Initially, assess the situation. Is your child struggling to cover their expenses? “There are two scenarios to consider. In one, the child has a low income and is finding it challenging to meet their financial needs. In the second scenario, the young adult earns a sufficient amount to handle their expenses but may occasionally seek financial assistance from their parents, typically every 3-6 months, particularly in cases of excessive spending or for an unforeseen event” explained Philip Cherian, a financial planner based in Bangalore.
In both scenarios, initiating a conversation with your child is crucial. “Parents must establish boundaries and encourage their children to manage their regular expenses,” advised Philip.
“My advice to parents is to understand the difference between assisting and enabling their children, as well as the potential damage they are doing to their own future by using too many of their own assets on supporting adult children,” says Philip Cherian, a financial planner for many seniors in Bangalore. Above all, if parents eventually run out of savings as a result of their largesse to adult kids, the long term care expenses for their care will likely to fall right back on the kids. When the pay-back time comes, many children shy away. “I always remind my senior clients about longevity factor and tell my clients the greatest help they can give their children is not to be dependent on them in their own old age.” Said Philip.
Philip Cherian further expressed his perspective, stating, “In my view, financial support for adult children shouldn’t be as comprehensive as it is for minors. Adults should contribute to their own upkeep by holding onto some form of employment. I recall the case of a wealthy elderly woman who supported her indolent, addicted son for years, even pledging her own house as he recklessly expanded his family.
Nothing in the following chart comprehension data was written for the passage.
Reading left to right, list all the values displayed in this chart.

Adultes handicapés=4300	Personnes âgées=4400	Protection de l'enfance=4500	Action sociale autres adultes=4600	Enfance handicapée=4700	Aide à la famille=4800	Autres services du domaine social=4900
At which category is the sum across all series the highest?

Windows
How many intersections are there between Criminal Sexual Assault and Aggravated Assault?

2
Eventually, the daughter-in-law decided to leave, taking her teenage kids with her, and blamed the old lady for ‘pampering the son too much.’ If the adult child is married, then the assistance provided needs to be scaled back.”
While consistent monetary gifts can pose a risk to both an aging parent’s financial stability and an adult child’s future, occasional gifts can be appropriate. For instance, if an investment has performed exceptionally well, sharing the gains with your children on a sporadic basis is acceptable, according to another finance consultant Rachana Reddy. She suggests, “We had a great year, and we want to give each of you this amount.” Rachana emphasises the importance of avoiding a consistent, yearly pattern for such gifts. Occasional surprises can be beneficial without creating dependency.
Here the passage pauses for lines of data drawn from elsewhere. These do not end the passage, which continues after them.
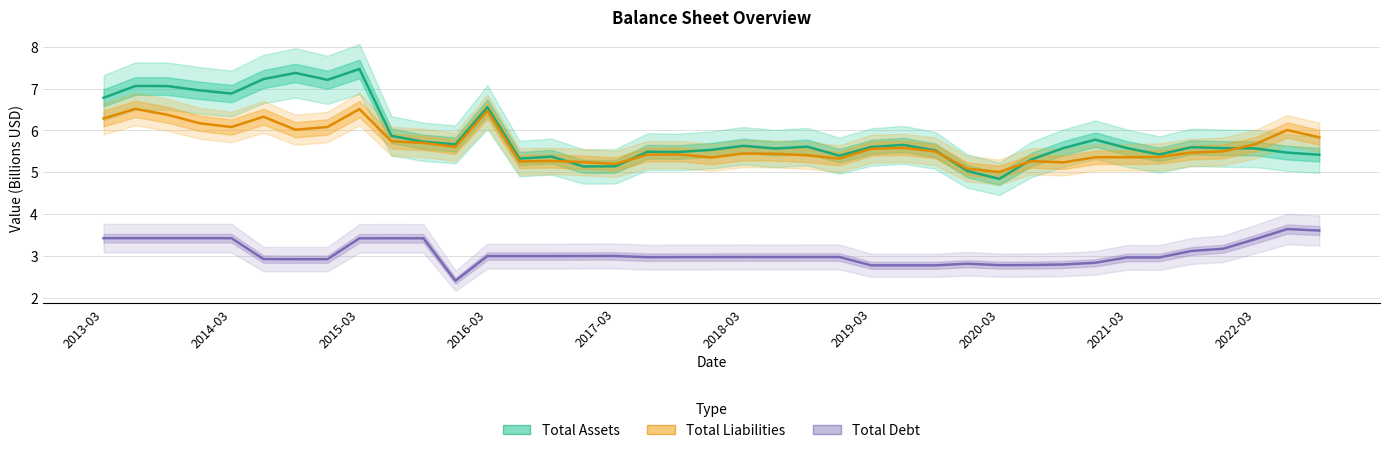

The Total Assets series shows 12.5 at 2020-03. True or false?

False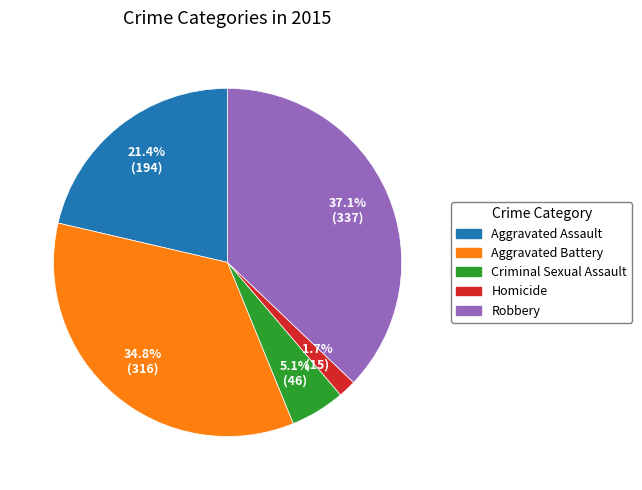

Count the number of slices in the pie.

5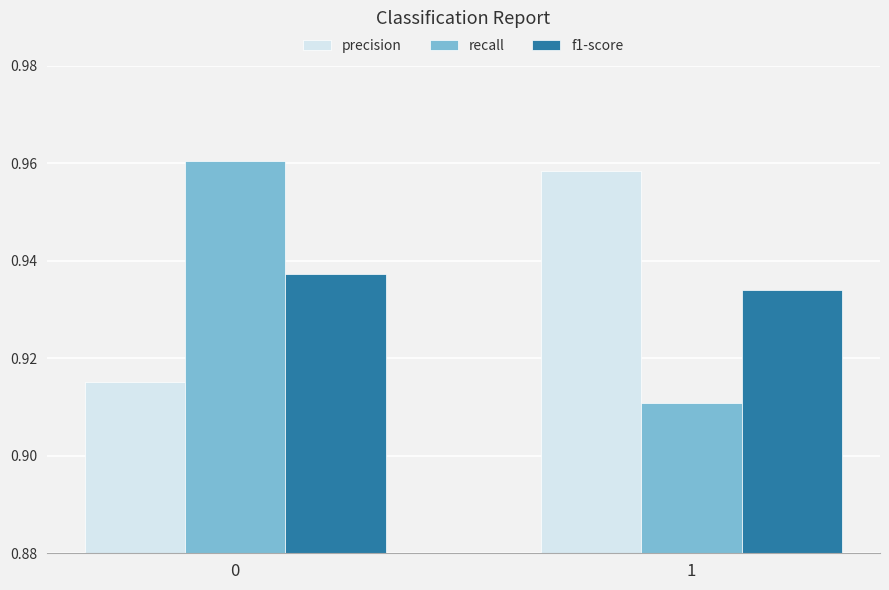

What is the sum of the recall values at 1 and 0?

1.9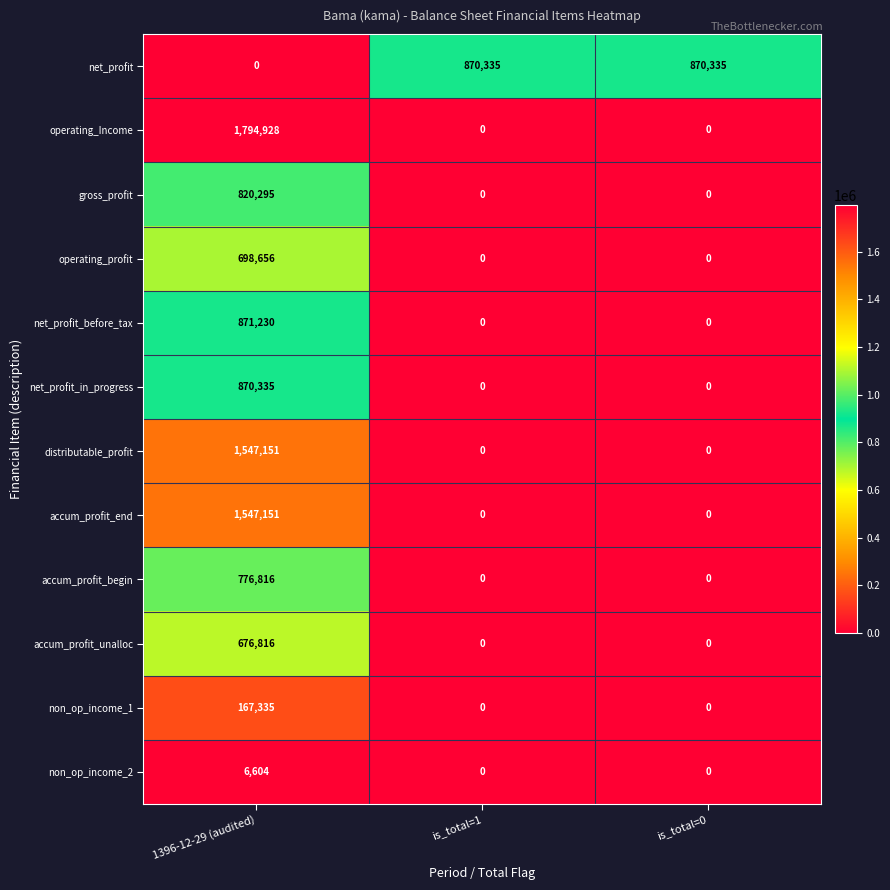

Which series has the largest range (max minus min)?

operating_Income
In addition to sporadic cash gifts, Rachana recommends contributing to grandchildren’s educational accounts as a meaningful form of assistance to your children. This approach makes sense because it doesn’t serve as a budgetary dependency, yet it provides crucial financial support.
In cases of emergencies, such as medical issues or business need, making an exception for financial assistance in the form of a loan is acceptable, notes Rachana. However, aiding an adult child through an emergency differs from sustaining a lifestyle that they cannot independently maintain.
It’s essential to remember that if you’ve raised responsible adults, they should be capable of supporting themselves. While they may not have their desired lifestyle yet, teaching them to live within their means is crucial. Recognising that you won’t always be there to provide support, helping them develop financial responsibility is one of the most meaningful ways to express your love.
In the wild, parenting is a transient phase designed to equip offspring with the skills needed for independent living. Nature’s policy is clear: once the “survival tips” are acquired, it’s best to part ways with the brood. The duration of dependency varies among species but concludes with offspring being driven off, with the remainder contributing to the well-being of the adult group—no longer dependent. To our knowledge, there are no exceptions to this natural parenting rule. We bring this analogy because, while a parent’s instinct is to assist and ease the way, doing so beyond a certain period may not be in the best interest. Personally speaking , we find joy in reflecting on the challenges we’ve overcome. Don’t deny your children the freedom to face and conquer their own successes.